# [SELON LES INFORMATIONS]
[1] Pouvez-vous reformuler plus brièvement, sous forme de liste, le paragraphe de l'extrait sur Marcel van der Linden qui commence par « Né en 1952 » ?
[2] Pourriez-vous poursuivre l'extrait sur Marcel van der Linden à partir de sa dernière phrase ?

# [EXTRAIT DE PAGE]

- - - - -

En 1994 paraissait un ouvrage, dirigé par Marcel van der Linden, dont le titre posait une question simple: »The End of Labour History?« Un quart de siècle plus tard, dix de ses collègues publient un livre en son honneur, qui suggère une réponse tout aussi simple: »The Life Work of a Labor Historian«. Non, l’histoire du travail n’est pas obsolète, et Marcel van der Linden fut un actif ouvrier de sa perpétuation, sachant remettre l’ouvrage sur le métier et, surtout, transformer le métier. Professeur d’histoire des mouvements sociaux à l’université d’Amsterdam depuis deux décennies et directeur de recherche de l’Institut international d’histoire sociale d’Amsterdam (Internationaal Instituut voor Sociale Geschiedenis, IISG), il a pris sa retraite pour son soixante-sixième anniversaire et c’est à cette occasion que ses collègues lui ont offert ce livre, sacrifiant à une tradition professionnelle qui transcende les frontières, rendant somme toute ainsi un singulier hommage à ses travaux pour une histoire mondiale du travail.
Né en 1952 dans une petite ville à une vingtaine de kilomètres au sud de Hambourg, s’engageant dès l’âge de 16 ans en rupture avec les idées d’une famille germano-hollandaise, le jeune homme est parti à l’université d’Utrecht pour des études de mathématiques, de physique et d’astronomie. Mais sa pratique militante intense a vite contribué à le faire s’orienter vers la sociologie où il fut un des fondateurs d’un syndicat spécifique, le Socialist Sociologist Union, en liens étroits avec la section hollandaise de la Quatrième Internationale dont le leader, l’économiste belge Ernest Mendel, devint son mentor. C’est dans ce cadre qu’il rencontra, pendant un meeting à Utrecht, celle qui devint sa compagne, Alice Mul. Une expérience de journaliste militant, conjuguée à la poursuite de ses études et, quelques années, l’enseignement comme professeur d’économie, ont été d’autant plus formateurs que l’époque et cette branche du mouvement communiste pouvaient contribuer à faire éclore une personnalité originale. Ce n’est qu’en 1980 qu’il s’éloigna du mouvement trotskyste, sans nier l’apport de cet engagement à sa réflexion critique et, plus largement, à ses démarches intellectuelles.

- - - - -

# [SECTION DES DONNÉES]
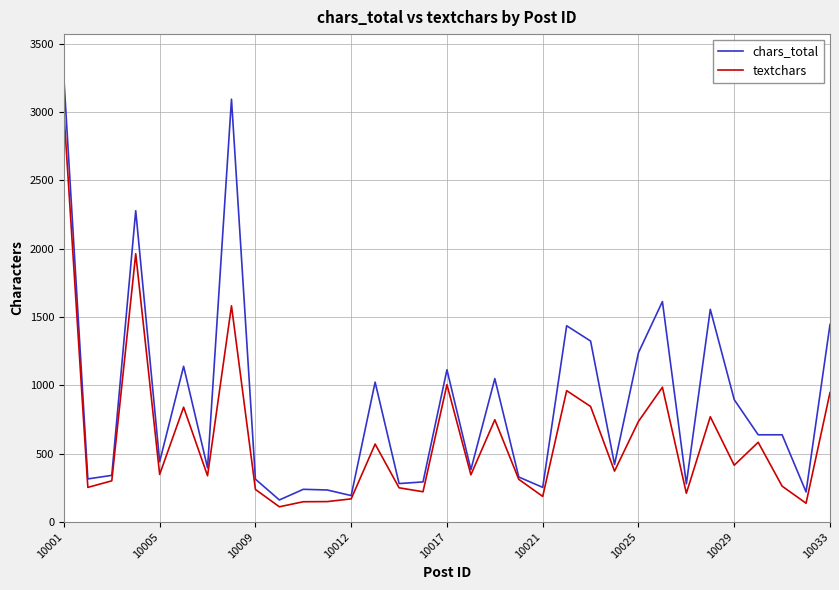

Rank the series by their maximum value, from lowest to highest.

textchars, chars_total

- - - - -

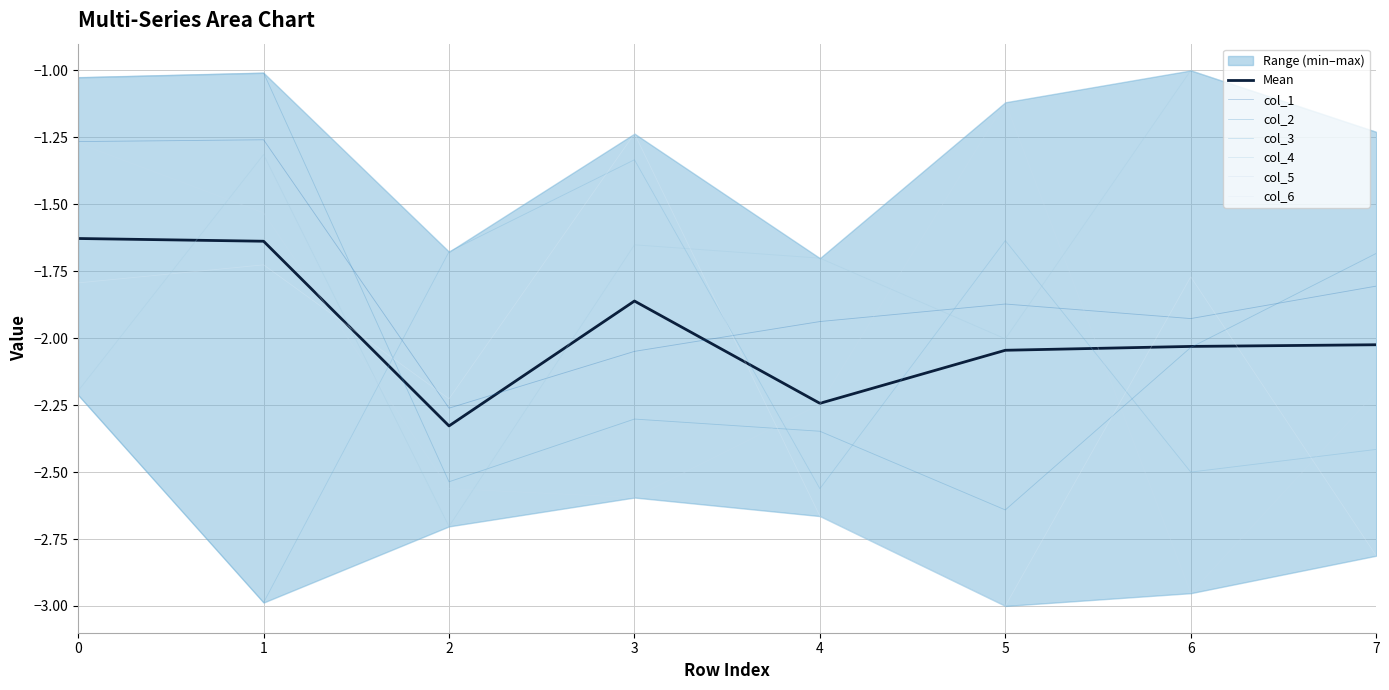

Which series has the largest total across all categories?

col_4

- - - - -

# [RÉPONSES AUX CONSIGNES]
[1]
- Naissance en 1952 dans une petite ville à une vingtaine de kilomètres au sud de Hambourg.
- Engagement militant dès 16 ans, en rupture avec les idées de sa famille germano-hollandaise.
- Études de mathématiques, de physique et d'astronomie à l'université d'Utrecht, puis orientation vers la sociologie sous l'effet de son militantisme.
- Cofondateur de la Socialist Sociologist Union, liée à la section hollandaise de la Quatrième Internationale, dont le leader, économiste belge, devint son mentor.
- Rencontre de sa compagne, Alice Mul, lors d'un meeting à Utrecht.
- Expériences formatrices : journalisme militant, poursuite des études et, quelques années, enseignement de l'économie.
- Éloignement du mouvement trotskyste en 1980, sans renier l'apport de cet engagement à sa réflexion critique et à ses démarches intellectuelles.

[2]
Conseiller éditorial en 1983 de la revue de l’Institut international d’histoire sociale, l’International Review of Social History (IRSH), il soutint sa thèse (qu’il obtint bien sûr avec les félicitations du jury) en 1989. Le contexte, épistémologique et politique, se prêtait alors aux interrogations et Marcel van der Linden se lança sans hésiter, comme chercheur et comme éditeur, dans les questions qui l’ont conduit à renouveler l’histoire du travail mais aussi l’interprétation marxiste du régime soviétique. Depuis ces années-là, rares sont les historiens du travail qui n’ont pas eu le plaisir renouvelé de croiser ce sympathique personnage, à l’humour toujours fort à-propos, sans arrêt sur la brèche. Prenant connaissance des travaux sur l’histoire du travail conduits dans les différents pays, mais surtout dans ceux dans lesquels l’histoire du travail avait été peu étudiée, il a arpenté le monde, de Bruxelles à Linz ou Paris, de Nanjing à Dakar ou New Delhi.
Comme il est de coutume, les auteurs de l’ouvrage sont tous des proches de Marcel van der Linden, avec lequel ils ont travaillé, et rien de surprenant à ce que six d’entre eux enseignent dans des universités hollandaises ou mènent leurs recherches au sein de l’Institut international d’histoire sociale, et que les autres auteurs soient des chercheurs d’Allemagne ou des Etats-Unis dont les démarches et les champs correspondent aux questionnements de cette histoire mondiale du travail dont Marcel van der Linden fut un des promoteurs.
Après une introduction où le récit de la vie d’un historien du travail est singulièrement intriquée avec ce qui fait le travail de l’historien, son action éditoriale (avec trois pages sur l’IRSH) comme les renouvellements de paradigmes, puis un panorama de l’histoire du travail lors des quatre dernières décennies, celles justement de l’activité du chercheur auquel il est rendu ici hommage, les auteurs ont tenu dans leurs contributions à mêler approches historiographiques et travaux de premières mains, soulignant ainsi les potentialités de l’histoire des subalternes, mais aussi de l’histoire des femmes (notamment à travers les effets des représentations des identités sexuées) et de l’histoire culturelle.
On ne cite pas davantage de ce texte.